- Lidar Is Ugly, Costly, High-Maintenance & Non-Scalable.
For this week’s startup feature, Analytics India Magazine spoke to Manesh Jain, co-founder and CEO at Flo Mobility to understand how the Bangalore-based startup is building smart and sustainable transport solutions for everyone.
Founded in 2019 by Manesh Jain and Angad Singi, FLO Mobility aims at automating e-scooters by controlling them without any on-field human intervention, solving electric vehicle fleet problems like optimising charge cycles, last-mile movement to match demand supply, vehicle cluttering and paving the way to build seamless micro-mobility operations.
The company’s vision is to build a completely autonomous, covered, self-balanced electric two-wheeler, to take riders to their destination by itself. Instead of riders reaching the pick-up spot, e-scooters reach riders’ location based on remote Teleoperated vehicle movement.
The startup has come up with a Teleoperations kit called FLO-TOK that can be installed on existing electric two wheelers. The hardware includes cameras, sensors, electronics and communication modules, motors, support wheels etc. FLO’s teleoperation software can be integrated with prevalent ride-hailing apps. The software comes with an admin panel, the tele-ride allocation algorithm and haptic feedback bridging the interface between passenger app and back-end module in real-time.
Jain said, “As part of the ride-as-a-service offering, the company has come up with a driver training simulation module as well. FLO’s Unique Simulation-based training system will guide teleoperators to drive the e-vehicle hassle-free in varied weather conditions, across different terrains and surroundings.”
What’s The Differentiator
“Most of the other products in the segment rely on Lidar to do the sensing and create a point cloud. Lidar is ugly, costly, high maintenance and non-scalable. With the rapid developments in camera systems and camera vision, we believe a camera for sensing the environment is an apt tool. So, we rely on cost-efficient cameras for the sensing and then smarten up our algorithm to make up for the intelligence,” said Jain.

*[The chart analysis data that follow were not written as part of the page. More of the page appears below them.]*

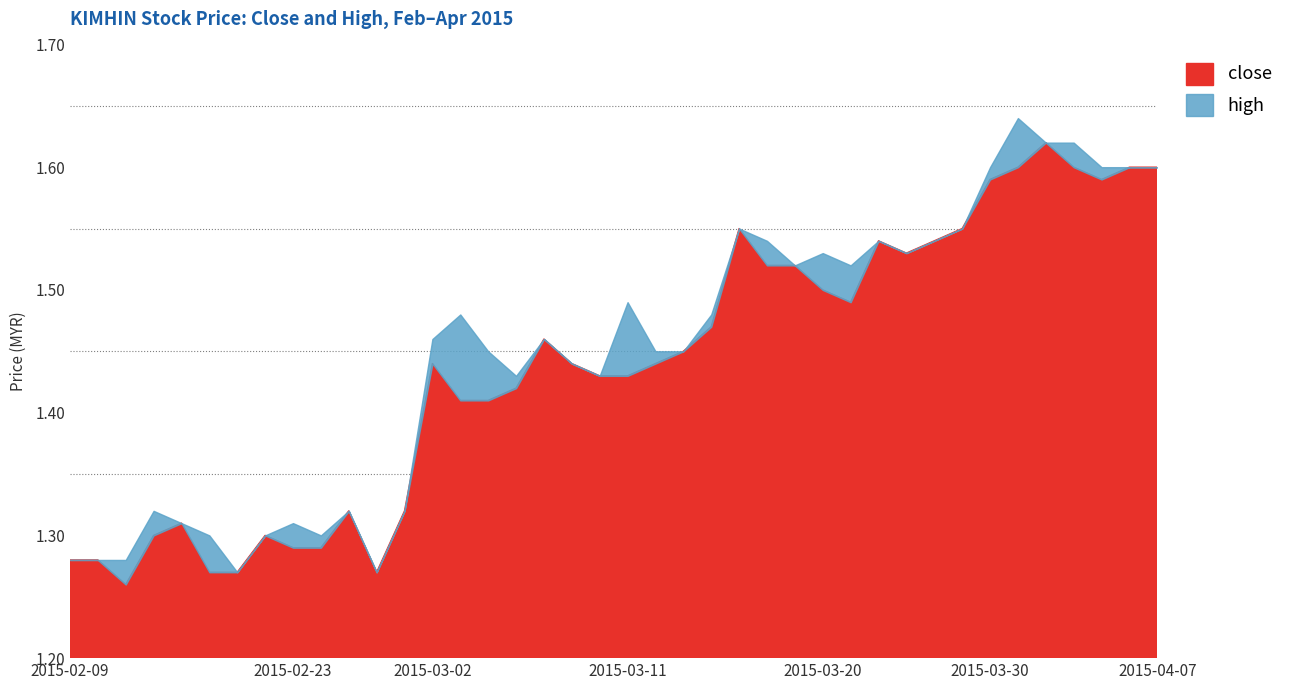

How many lines are shown in the chart?

2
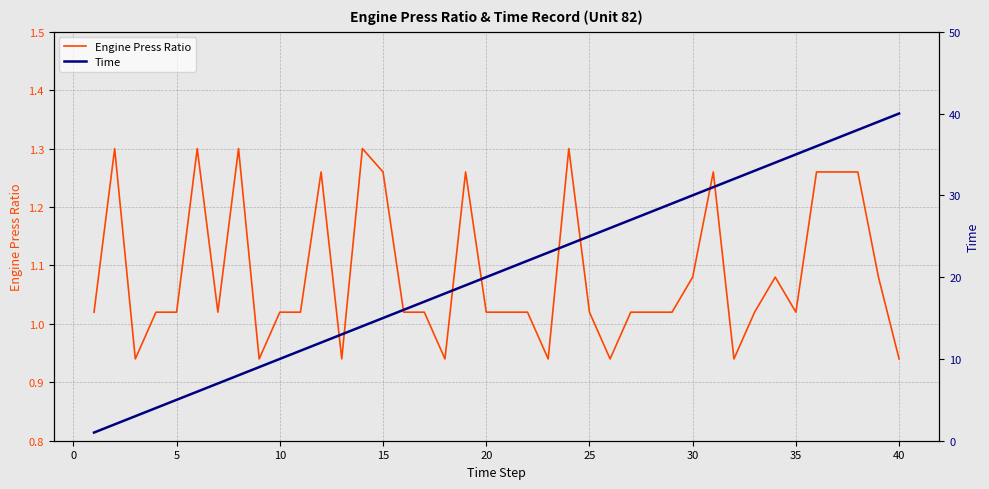

The value of Engine Press Ratio at 35 is 0.3. True or false?

False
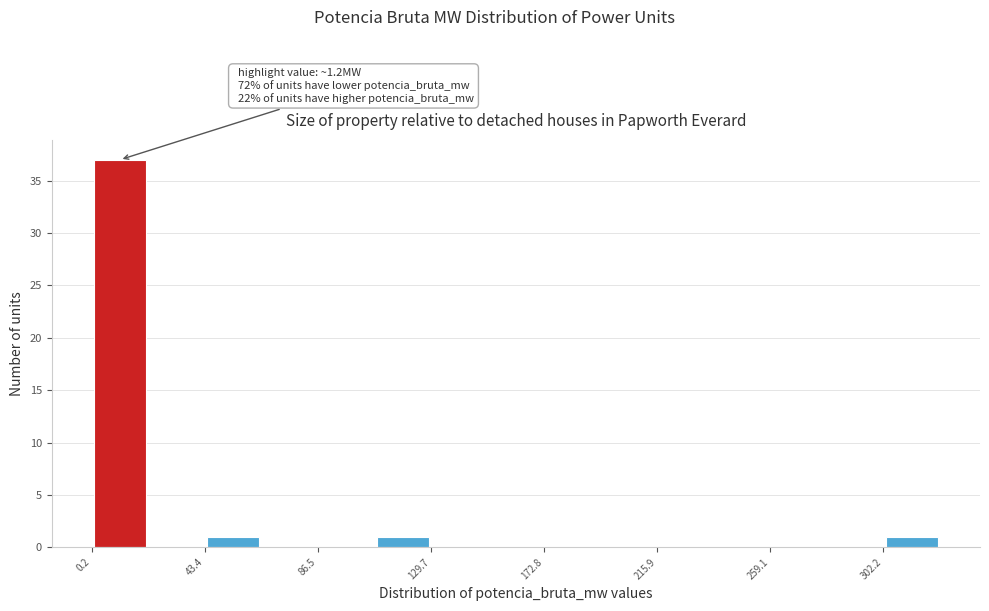

Over which range of the x-axis is the bar tallest?

0 to 20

Jain added, “Another advantage we have is building this technology in the worst environment for self-driving cars. For egs, all our foreign competitors start with the detection of lanes. We have to develop our algorithms in a way that there are no lanes. Our algorithms detect the possible end of the road on the left side and control the vehicle in a way that is 50 cm away from the end in case of slow vehicles. Distance increases in the case of high speed or heavy vehicles.”
Use of AI & IoT at FLO Mobility
FLO Mobility uses feed optimisation algorithm, operator allocation algorithm, computer vision for object identification, and autonomous stack algorithms for perception, localisations, path planning, sensor fusion, etc.

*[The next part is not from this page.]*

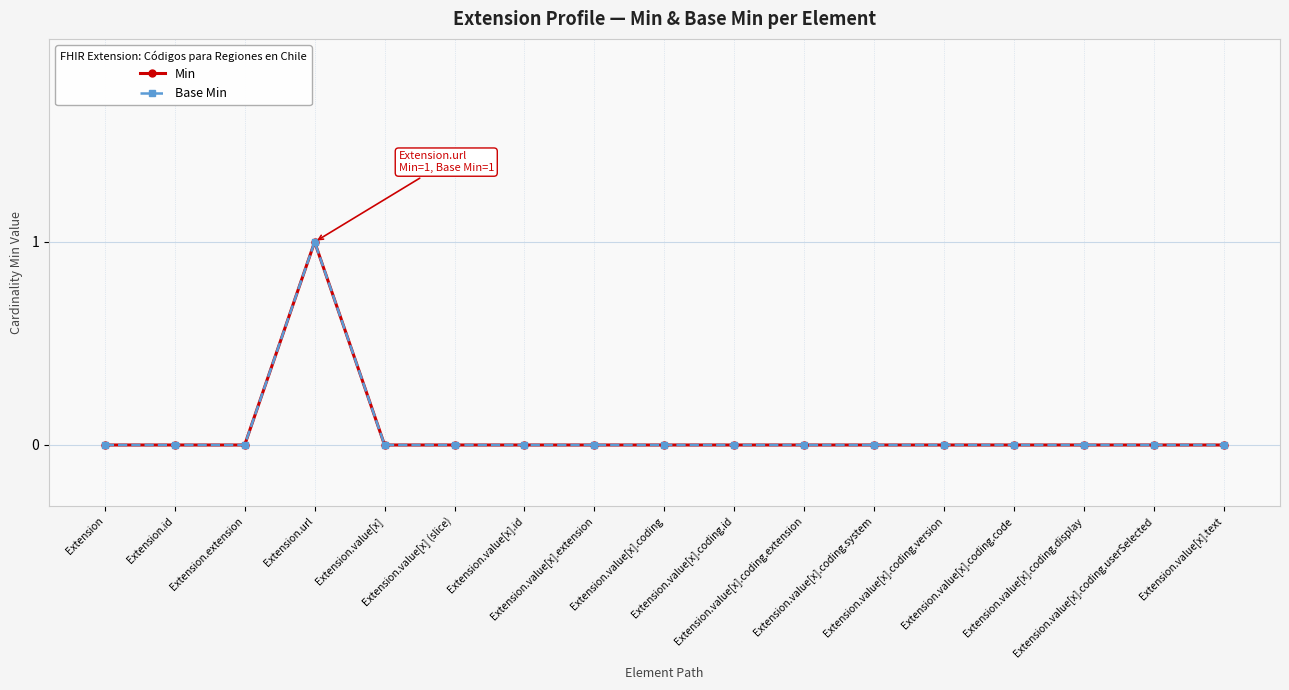

Is this an area chart (filled region under the line)?

No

The company has developed an autonomous repositioning solution for electric two-wheelers using an IOT and hardware stack consisting of cameras, sensors, sonar, edge processors and controllers. The core tech stack includes:
- Teleoperations, Computer vision, Embedded systems
- Tech Framework: Robot operating system (ROS), webRTC tunnelling, OpenCV based Object Detection, Edge video streaming and action relay.
Hiring at FLO Mobility
Jain said, “We cannot just rely on resumes and CV and will have to look beyond them. So, we now try to find out all the exciting projects done by university students and reach out to them for hire. We also plan to run some autonomous driving hackathons nationally to find the best talent possible out there. Since we are burdensome on research and development, we mostly look for the hunger for learning and execution while hiring. We look out for initiatives the person has taken. Other soft skills include very clear and apt spoken and written communication.”
“In the next 18 months, we plan to deploy autonomous e-scooters in 15 residential, educational and industrial campuses in India and expand the technology to the Middle East, Europe, the US and South Korea. The future roadmap is evident to us. We will deploy our autonomous hardware stack on smaller and slower form factors like electric scooters and delivery bots. Initially, these will be monitored by a human operator who will take control of the vehicles immediately in case they need assistance. Going forward, once our algorithms are trained with enough corner cases, our dependence on human operators will decrease, and the system will start becoming more and more autonomous. We will be able to attain full autonomy for small and slow vehicles in the next five years,” said Jain on a concluding note.